8. Too-aggressive birdie putts
Birdie putts don’t come along all that often, and I can almost sense the excitement whenever one of my playing partners have a good look at one. At that point, something incredibly predictable happens: They end up giving their putt a little extra, trying to force it into the hole, but accidentally give it too much. They leave themselves testy five-footer coming back which, rattled, they miss more often then not.
Don’t be that guy. When you have a good look at a birdie putt, your goal is simple: Not to make the putt, but to hit a good putt. That means hitting it with the right speed. Try not to think about whether the ball goes into the hole or not.

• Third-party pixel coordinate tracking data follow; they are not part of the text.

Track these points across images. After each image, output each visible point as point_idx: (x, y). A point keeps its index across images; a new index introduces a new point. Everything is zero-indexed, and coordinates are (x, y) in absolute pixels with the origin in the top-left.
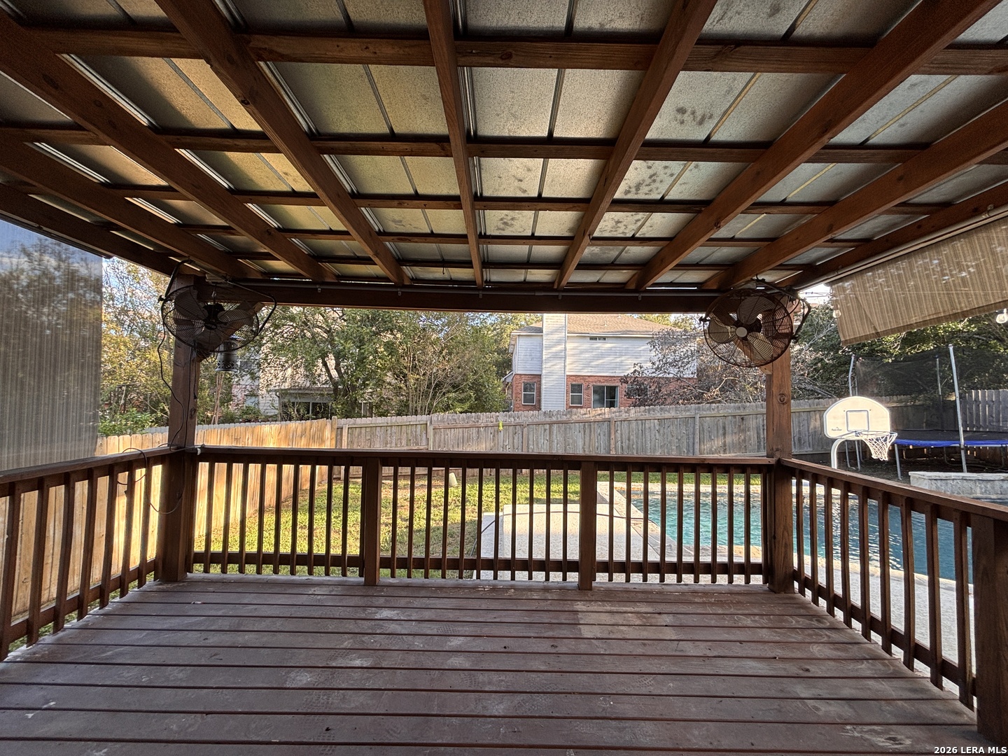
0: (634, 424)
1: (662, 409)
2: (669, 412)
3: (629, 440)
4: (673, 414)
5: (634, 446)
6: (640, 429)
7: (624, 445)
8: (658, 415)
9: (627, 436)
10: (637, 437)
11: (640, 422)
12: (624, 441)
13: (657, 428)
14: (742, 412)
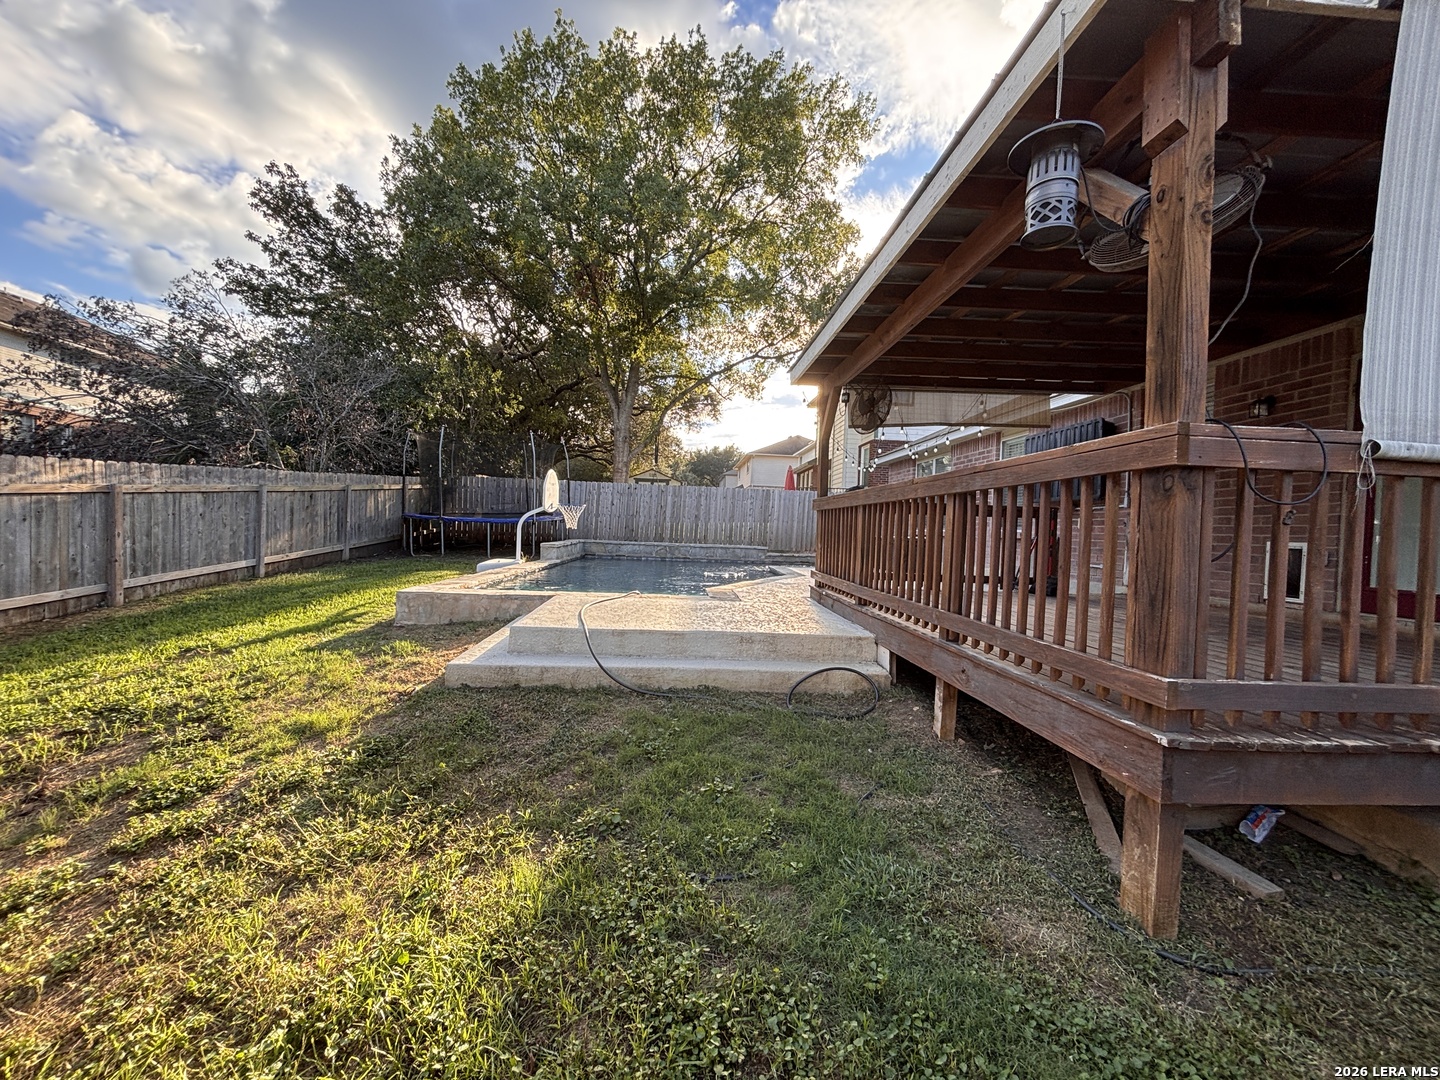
0: (160, 498)
1: (209, 473)
2: (220, 479)
3: (148, 535)
4: (225, 485)
5: (159, 550)
6: (170, 512)
7: (138, 547)
8: (204, 486)
9: (144, 530)
10: (165, 529)
11: (170, 496)
12: (138, 538)
13: (201, 510)
14: (308, 486)
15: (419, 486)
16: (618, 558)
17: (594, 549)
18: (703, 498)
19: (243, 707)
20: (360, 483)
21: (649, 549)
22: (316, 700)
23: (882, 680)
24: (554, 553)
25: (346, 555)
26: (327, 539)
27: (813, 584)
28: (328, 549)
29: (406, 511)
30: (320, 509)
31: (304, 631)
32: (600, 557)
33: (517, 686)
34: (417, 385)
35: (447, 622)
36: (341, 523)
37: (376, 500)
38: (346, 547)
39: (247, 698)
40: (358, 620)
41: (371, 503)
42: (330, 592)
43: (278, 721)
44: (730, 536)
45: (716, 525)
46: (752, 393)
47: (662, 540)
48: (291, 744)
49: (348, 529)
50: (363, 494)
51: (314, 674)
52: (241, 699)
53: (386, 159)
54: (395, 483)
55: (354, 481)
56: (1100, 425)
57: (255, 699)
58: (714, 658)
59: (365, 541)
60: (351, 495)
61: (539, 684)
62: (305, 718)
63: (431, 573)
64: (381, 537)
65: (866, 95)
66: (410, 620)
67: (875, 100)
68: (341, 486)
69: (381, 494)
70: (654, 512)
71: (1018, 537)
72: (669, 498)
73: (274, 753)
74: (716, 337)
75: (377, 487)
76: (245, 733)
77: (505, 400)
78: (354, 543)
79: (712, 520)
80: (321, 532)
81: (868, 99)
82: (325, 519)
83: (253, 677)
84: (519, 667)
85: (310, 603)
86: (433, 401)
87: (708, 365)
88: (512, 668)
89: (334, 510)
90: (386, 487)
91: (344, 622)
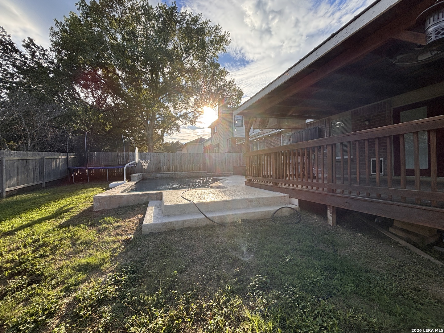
14: (25, 157)
15: (73, 157)
16: (156, 179)
17: (147, 176)
18: (183, 157)
19: (43, 260)
20: (48, 156)
21: (167, 175)
22: (82, 251)
23: (297, 209)
24: (136, 178)
25: (44, 185)
26: (34, 179)
27: (246, 181)
28: (35, 183)
29: (69, 166)
30: (31, 167)
31: (48, 218)
32: (149, 179)
33: (174, 230)
34: (69, 118)
35: (117, 207)
36: (41, 172)
37: (56, 162)
38: (44, 182)
39: (42, 256)
40: (72, 211)
41: (54, 163)
42: (48, 201)
43: (68, 266)
44: (193, 169)
45: (188, 166)
46: (192, 123)
47: (169, 171)
48: (84, 276)
49: (45, 174)
50: (50, 160)
51: (71, 238)
52: (39, 257)
53: (52, 28)
54: (63, 155)
55: (46, 155)
56: (317, 129)
57: (48, 256)
58: (240, 208)
59: (52, 179)
60: (45, 160)
61: (182, 227)
62: (83, 261)
63: (90, 189)
64: (59, 177)
65: (227, 32)
66: (100, 208)
67: (230, 34)
68: (40, 157)
69: (58, 160)
70: (166, 162)
71: (290, 163)
72: (171, 157)
73: (77, 284)
74: (178, 105)
75: (56, 157)
76: (53, 277)
77: (105, 125)
78: (47, 180)
79: (186, 164)
80: (32, 176)
81: (227, 33)
82: (34, 171)
83: (38, 245)
84: (174, 222)
85: (41, 206)
86: (77, 124)
87: (179, 114)
88: (171, 223)
89: (37, 167)
90: (60, 157)
91: (66, 212)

9. Not getting the ball in play
As I’ve written about before: Marc Leishman says the key to breaking 80 is to not be the hero. That’s especially true off the tee, and a mistake I see average golfers make all the time. You don’t need to hit the ball perfectly. You need to get the ball in play. You don’t need to hit the ball straight to get the ball in play. You need to play what you have. It’s the doubles and triples that kill your round, not the bogeys. And those big numbers often result from an off-the-planet drive off the tee. So, whatever it takes, protect against that disaster outcome.
10. No idea how to hit ball above/below feet
Remember this, amateur golfers, here and now, so I can forever stop watching you get nervous and hit poor shots when you set up to a ball on an awkward lie. GOLF Top 100 Teacher Gary Weir has the perfect rundown right here for four of the most awkward lies in golf:
A ball above your feet will go left, so choke down and aim to the right.
A ball below your feet will go to the right, so play for the fade and keep some extra knee flex.
Ball uphill will cause it to go high, so choke-up and tilt your shoulders in the direction of the slope.
Ball downhill will cause it to go low, so again, tilt your shoulders in the direction of the slope and keep your weight forward.